Release time:23 August 2019
Sulfur

Type
Element (Minerals/Ores of)

Mineral Classification
Native

Chemical Formula
S

Streak
White

Mohs Hardness
1.5-2.5

Crystal System
Orthorhombic

Color
Bright Yellow to Yellow-Brown

Luster
adamantine, resinous, dull

Fracture
Conchoidal

Description

Sulfur (S) is a bright, lemon yellow, soft, non-metallic element that has a very low thermal conductivity, meaning it cannot transfer heat very well. The touch of a hand will cause a sulfur crystal to crack because the crystal’s surface warms faster than the interior. Sulfur melts at 108 degrees Celsius. Sulfur means “burning stone” in reference to its source from volcanoes and that it burns so easily. When sulfur is burned it combines with oxygen producing sulfur dioxide, SO2, which has a sharp pungent smell.

Relation to Mining

Sulfur attaches to metal ions, creating a number of significant sulfide ore minerals such as galena (lead sulfide), pyrite (iron sulfide), chalcocite (copper sulfide), and sphalerite (zinc sulfide).  Mined sulfur is mostly from salt domes or bedded deposits. The vast majority is produced as a by-product of oil refining and natural gas processing.

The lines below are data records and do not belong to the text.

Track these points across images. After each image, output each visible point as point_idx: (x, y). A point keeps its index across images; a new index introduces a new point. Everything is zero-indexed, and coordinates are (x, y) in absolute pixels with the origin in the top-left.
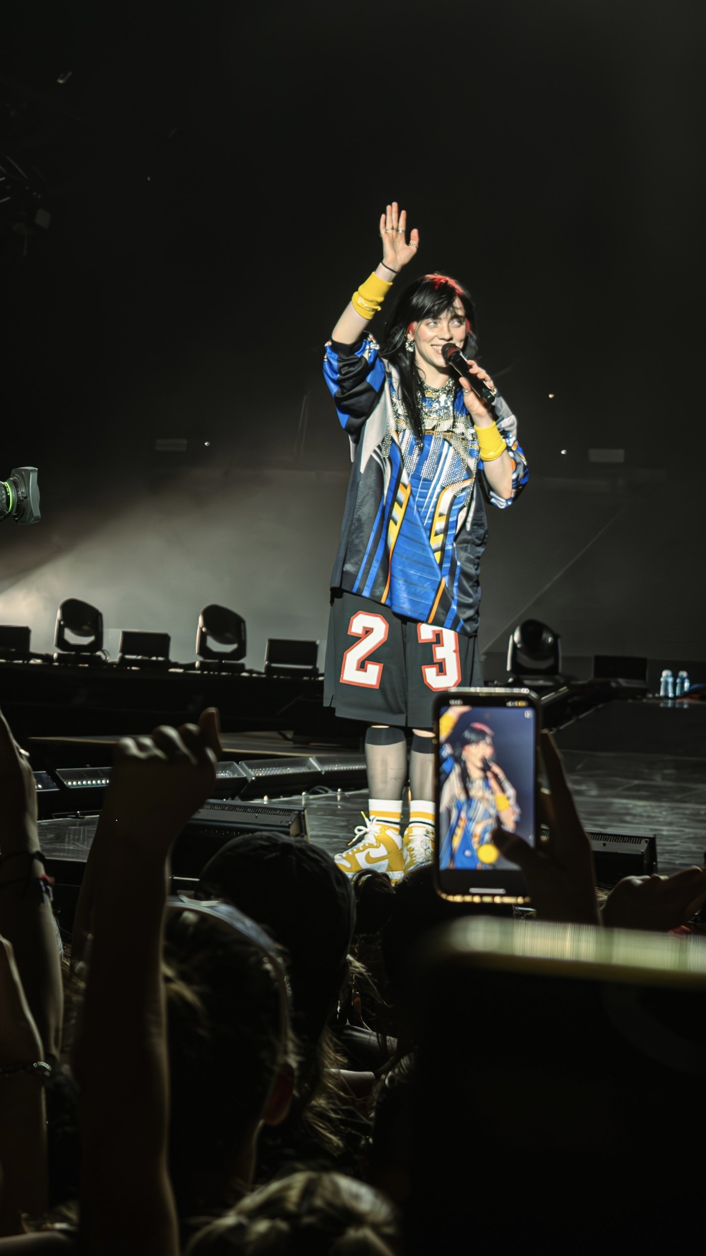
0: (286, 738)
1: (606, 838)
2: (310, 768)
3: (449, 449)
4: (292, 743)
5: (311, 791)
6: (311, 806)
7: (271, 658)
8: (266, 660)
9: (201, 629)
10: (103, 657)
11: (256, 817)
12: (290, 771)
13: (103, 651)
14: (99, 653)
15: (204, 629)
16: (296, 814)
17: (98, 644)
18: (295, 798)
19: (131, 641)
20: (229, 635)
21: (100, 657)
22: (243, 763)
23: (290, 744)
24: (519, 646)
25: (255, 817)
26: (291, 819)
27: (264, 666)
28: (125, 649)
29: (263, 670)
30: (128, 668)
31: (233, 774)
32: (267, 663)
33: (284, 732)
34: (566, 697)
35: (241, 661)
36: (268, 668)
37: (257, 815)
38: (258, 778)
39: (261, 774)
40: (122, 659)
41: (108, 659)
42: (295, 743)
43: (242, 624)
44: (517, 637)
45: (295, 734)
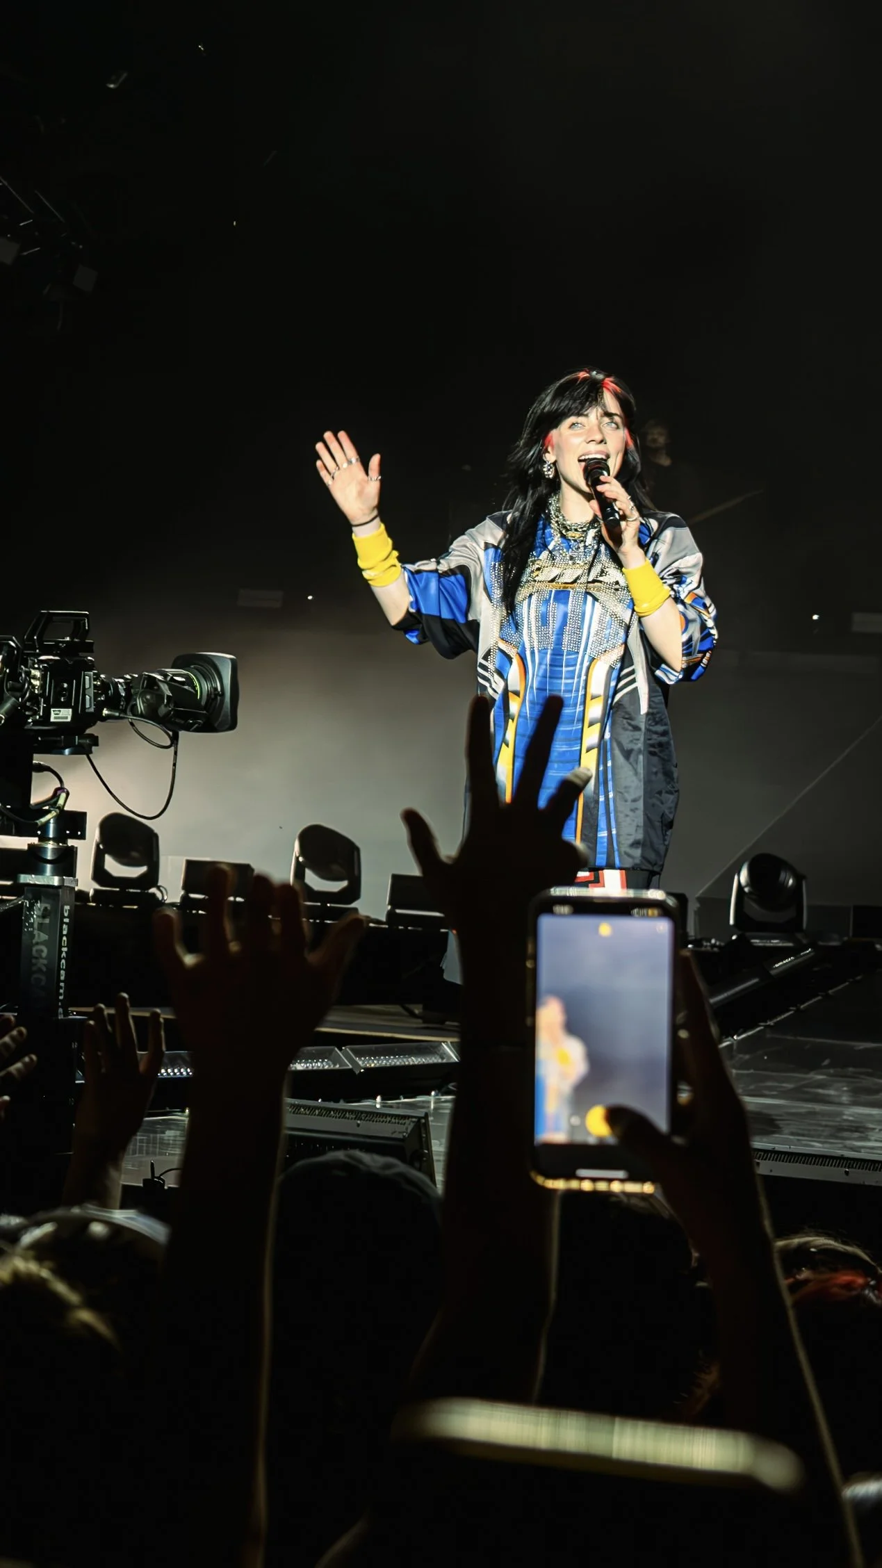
0: (412, 1014)
1: (850, 1163)
2: (443, 1058)
3: (593, 604)
4: (420, 1021)
5: (444, 1089)
6: (441, 1111)
7: (394, 902)
8: (389, 904)
9: (297, 858)
10: (159, 895)
11: (358, 1125)
12: (414, 1061)
13: (158, 888)
14: (153, 890)
15: (301, 859)
16: (413, 1122)
17: (151, 878)
18: (420, 1099)
19: (197, 873)
20: (335, 867)
21: (154, 895)
22: (347, 1049)
23: (418, 1023)
24: (746, 890)
25: (356, 1125)
26: (407, 1129)
27: (386, 913)
28: (188, 886)
29: (384, 919)
30: (194, 912)
31: (335, 1065)
32: (389, 907)
33: (407, 1006)
34: (811, 962)
35: (353, 905)
36: (391, 915)
37: (359, 1122)
38: (368, 1070)
39: (373, 1065)
40: (185, 898)
41: (165, 898)
42: (424, 1022)
43: (356, 853)
44: (744, 876)
45: (424, 1008)
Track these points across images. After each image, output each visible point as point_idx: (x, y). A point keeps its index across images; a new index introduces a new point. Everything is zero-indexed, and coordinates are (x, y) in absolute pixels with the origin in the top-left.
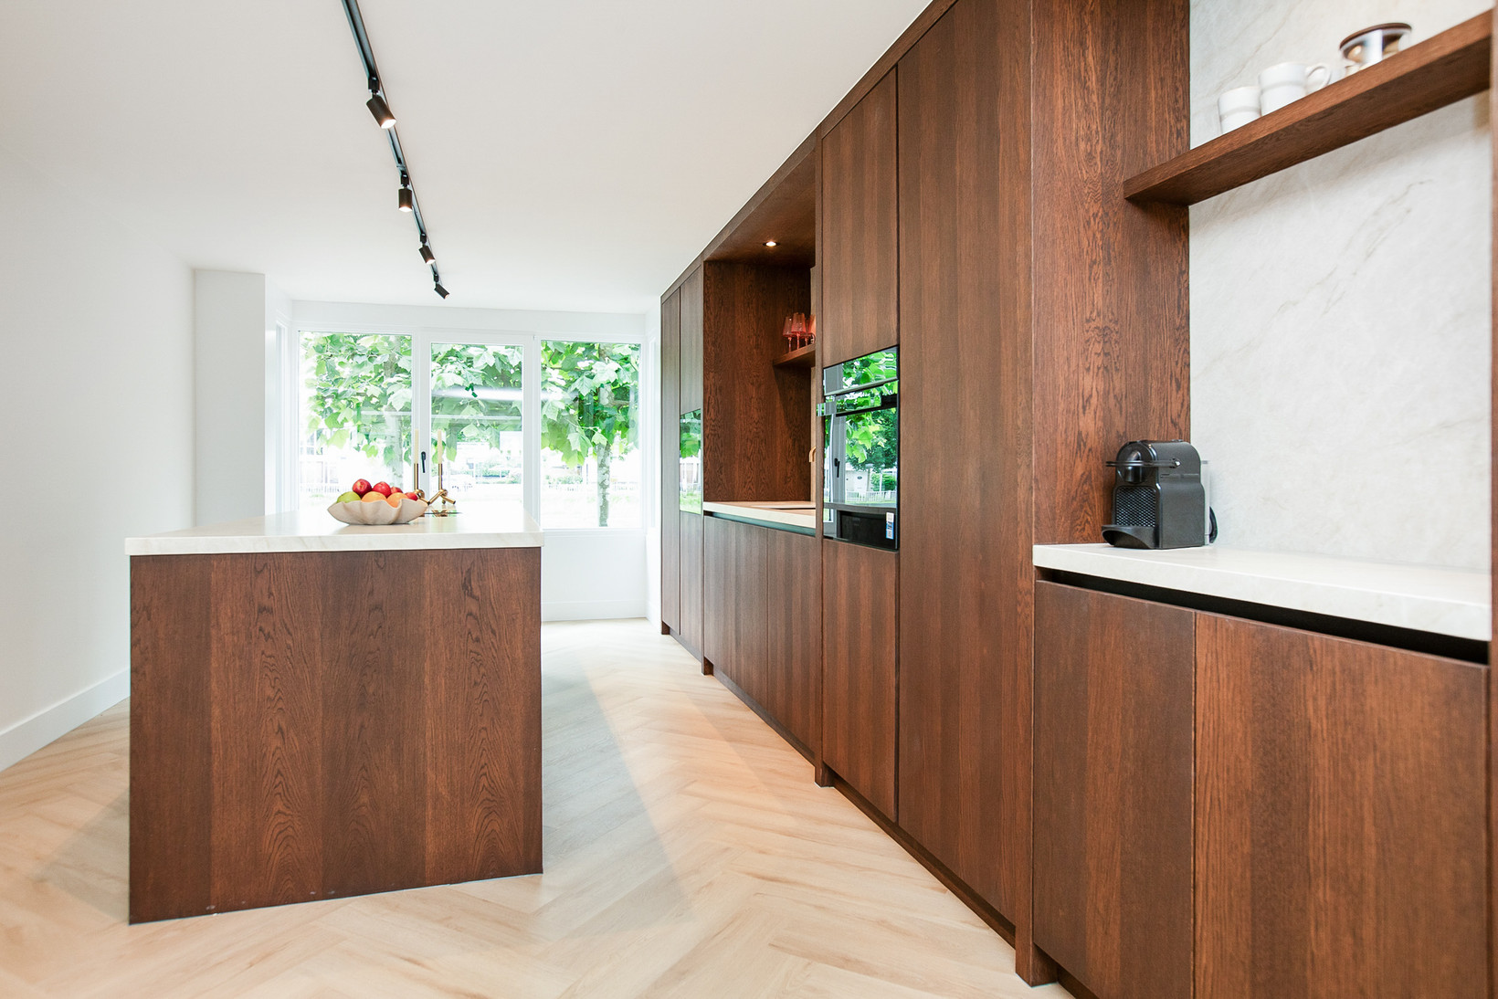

Sulfur mining uses three different mining techniques: conventional underground methods, conventional open-pit methods, and the Frasch mining (or underground melting) method. In this process, hot water is forced into the sulfur deposit. The sulfur melts and is pushed to the surface where it is collected and allowed to cool and solidify, or shipped in molten form.

Uses

The majority of the sulfur produced in the United States is used to make sulfuric acid. Sulfuric acid has multiple uses in the production of chemicals, petroleum products and a wide range of other industrial applications. Sulfur’s main use is in making chemicals for agriculture, mostly for fertilizers. Other uses of sulfur include refining petroleum, metal mining, and the production of organic and inorganic chemicals. A multitude of products (such as the production of rubber for automobile tires) require sulfur in one form or another during some stage of their manufacture.